(GIVEN DATA begins)
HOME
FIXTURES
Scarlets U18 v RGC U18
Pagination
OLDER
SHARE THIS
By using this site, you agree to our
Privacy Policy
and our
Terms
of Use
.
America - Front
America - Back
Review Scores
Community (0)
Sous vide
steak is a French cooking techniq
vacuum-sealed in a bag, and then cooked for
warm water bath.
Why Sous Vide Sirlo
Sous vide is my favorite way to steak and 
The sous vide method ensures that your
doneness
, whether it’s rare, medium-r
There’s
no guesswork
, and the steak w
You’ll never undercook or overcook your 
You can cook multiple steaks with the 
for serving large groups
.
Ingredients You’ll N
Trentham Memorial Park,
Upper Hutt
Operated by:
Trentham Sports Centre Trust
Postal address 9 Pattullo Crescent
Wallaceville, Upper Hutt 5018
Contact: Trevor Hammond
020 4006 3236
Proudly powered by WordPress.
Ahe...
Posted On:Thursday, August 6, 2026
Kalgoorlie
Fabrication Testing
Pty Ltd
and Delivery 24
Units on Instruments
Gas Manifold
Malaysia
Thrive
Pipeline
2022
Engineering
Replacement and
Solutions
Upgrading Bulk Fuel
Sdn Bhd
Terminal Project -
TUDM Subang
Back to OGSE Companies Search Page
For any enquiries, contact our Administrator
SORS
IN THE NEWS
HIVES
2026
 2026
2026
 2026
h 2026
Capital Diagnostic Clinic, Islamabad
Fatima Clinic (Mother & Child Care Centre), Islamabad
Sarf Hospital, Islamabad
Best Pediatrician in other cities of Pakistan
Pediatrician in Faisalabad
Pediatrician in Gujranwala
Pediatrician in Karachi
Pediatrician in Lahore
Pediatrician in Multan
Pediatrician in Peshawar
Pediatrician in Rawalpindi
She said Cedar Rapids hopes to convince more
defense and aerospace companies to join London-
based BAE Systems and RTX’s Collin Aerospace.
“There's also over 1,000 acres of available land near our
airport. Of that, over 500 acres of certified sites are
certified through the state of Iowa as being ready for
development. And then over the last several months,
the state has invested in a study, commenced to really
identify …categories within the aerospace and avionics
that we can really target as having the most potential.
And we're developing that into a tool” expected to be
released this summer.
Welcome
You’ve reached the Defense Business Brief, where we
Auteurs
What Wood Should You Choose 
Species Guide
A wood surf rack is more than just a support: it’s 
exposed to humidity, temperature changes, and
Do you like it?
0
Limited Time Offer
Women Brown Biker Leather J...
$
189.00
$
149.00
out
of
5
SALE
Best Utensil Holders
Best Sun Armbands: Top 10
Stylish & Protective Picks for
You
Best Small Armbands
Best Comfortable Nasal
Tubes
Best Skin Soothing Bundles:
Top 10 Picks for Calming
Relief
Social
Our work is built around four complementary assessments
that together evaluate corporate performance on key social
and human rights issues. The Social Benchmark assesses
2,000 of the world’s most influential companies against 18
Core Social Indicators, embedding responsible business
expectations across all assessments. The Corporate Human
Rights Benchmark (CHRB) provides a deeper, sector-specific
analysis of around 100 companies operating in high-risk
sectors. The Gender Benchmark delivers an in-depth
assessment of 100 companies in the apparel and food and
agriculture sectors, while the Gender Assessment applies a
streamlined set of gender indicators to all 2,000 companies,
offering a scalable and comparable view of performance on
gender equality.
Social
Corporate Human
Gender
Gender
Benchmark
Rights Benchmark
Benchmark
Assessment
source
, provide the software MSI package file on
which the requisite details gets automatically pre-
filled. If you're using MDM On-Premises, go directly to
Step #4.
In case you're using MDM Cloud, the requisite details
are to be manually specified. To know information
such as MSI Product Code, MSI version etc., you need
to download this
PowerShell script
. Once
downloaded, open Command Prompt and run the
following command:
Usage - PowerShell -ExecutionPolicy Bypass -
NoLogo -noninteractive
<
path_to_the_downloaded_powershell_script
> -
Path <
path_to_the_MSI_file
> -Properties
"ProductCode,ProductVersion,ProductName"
(GIVEN DATA ends)
> _WHAT TO WORK ON_
Reproduce the records above, swapping each "Upper Hutt" for "Lower Hutt" and leaving everything else unchanged.

> _ANSWER TO THIS TASK_
HOME
FIXTURES
Scarlets U18 v RGC U18
Pagination
OLDER
SHARE THIS
By using this site, you agree to our
Privacy Policy
and our
Terms
of Use
.
America - Front
America - Back
Review Scores
Community (0)
Sous vide
steak is a French cooking techniq
vacuum-sealed in a bag, and then cooked for
warm water bath.
Why Sous Vide Sirlo
Sous vide is my favorite way to steak and 
The sous vide method ensures that your
doneness
, whether it’s rare, medium-r
There’s
no guesswork
, and the steak w
You’ll never undercook or overcook your 
You can cook multiple steaks with the 
for serving large groups
.
Ingredients You’ll N
Trentham Memorial Park,
Lower Hutt
Operated by:
Trentham Sports Centre Trust
Postal address 9 Pattullo Crescent
Wallaceville, Lower Hutt 5018
Contact: Trevor Hammond
020 4006 3236
Proudly powered by WordPress.
Ahe...
Posted On:Thursday, August 6, 2026
Kalgoorlie
Fabrication Testing
Pty Ltd
and Delivery 24
Units on Instruments
Gas Manifold
Malaysia
Thrive
Pipeline
2022
Engineering
Replacement and
Solutions
Upgrading Bulk Fuel
Sdn Bhd
Terminal Project -
TUDM Subang
Back to OGSE Companies Search Page
For any enquiries, contact our Administrator
SORS
IN THE NEWS
HIVES
2026
 2026
2026
 2026
h 2026
Capital Diagnostic Clinic, Islamabad
Fatima Clinic (Mother & Child Care Centre), Islamabad
Sarf Hospital, Islamabad
Best Pediatrician in other cities of Pakistan
Pediatrician in Faisalabad
Pediatrician in Gujranwala
Pediatrician in Karachi
Pediatrician in Lahore
Pediatrician in Multan
Pediatrician in Peshawar
Pediatrician in Rawalpindi
She said Cedar Rapids hopes to convince more
defense and aerospace companies to join London-
based BAE Systems and RTX’s Collin Aerospace.
“There's also over 1,000 acres of available land near our
airport. Of that, over 500 acres of certified sites are
certified through the state of Iowa as being ready for
development. And then over the last several months,
the state has invested in a study, commenced to really
identify …categories within the aerospace and avionics
that we can really target as having the most potential.
And we're developing that into a tool” expected to be
released this summer.
Welcome
You’ve reached the Defense Business Brief, where we
Auteurs
What Wood Should You Choose 
Species Guide
A wood surf rack is more than just a support: it’s 
exposed to humidity, temperature changes, and
Do you like it?
0
Limited Time Offer
Women Brown Biker Leather J...
$
189.00
$
149.00
out
of
5
SALE
Best Utensil Holders
Best Sun Armbands: Top 10
Stylish & Protective Picks for
You
Best Small Armbands
Best Comfortable Nasal
Tubes
Best Skin Soothing Bundles:
Top 10 Picks for Calming
Relief
Social
Our work is built around four complementary assessments
that together evaluate corporate performance on key social
and human rights issues. The Social Benchmark assesses
2,000 of the world’s most influential companies against 18
Core Social Indicators, embedding responsible business
expectations across all assessments. The Corporate Human
Rights Benchmark (CHRB) provides a deeper, sector-specific
analysis of around 100 companies operating in high-risk
sectors. The Gender Benchmark delivers an in-depth
assessment of 100 companies in the apparel and food and
agriculture sectors, while the Gender Assessment applies a
streamlined set of gender indicators to all 2,000 companies,
offering a scalable and comparable view of performance on
gender equality.
Social
Corporate Human
Gender
Gender
Benchmark
Rights Benchmark
Benchmark
Assessment
source
, provide the software MSI package file on
which the requisite details gets automatically pre-
filled. If you're using MDM On-Premises, go directly to
Step #4.
In case you're using MDM Cloud, the requisite details
are to be manually specified. To know information
such as MSI Product Code, MSI version etc., you need
to download this
PowerShell script
. Once
downloaded, open Command Prompt and run the
following command:
Usage - PowerShell -ExecutionPolicy Bypass -
NoLogo -noninteractive
<
path_to_the_downloaded_powershell_script
> -
Path <
path_to_the_MSI_file
> -Properties
"ProductCode,ProductVersion,ProductName"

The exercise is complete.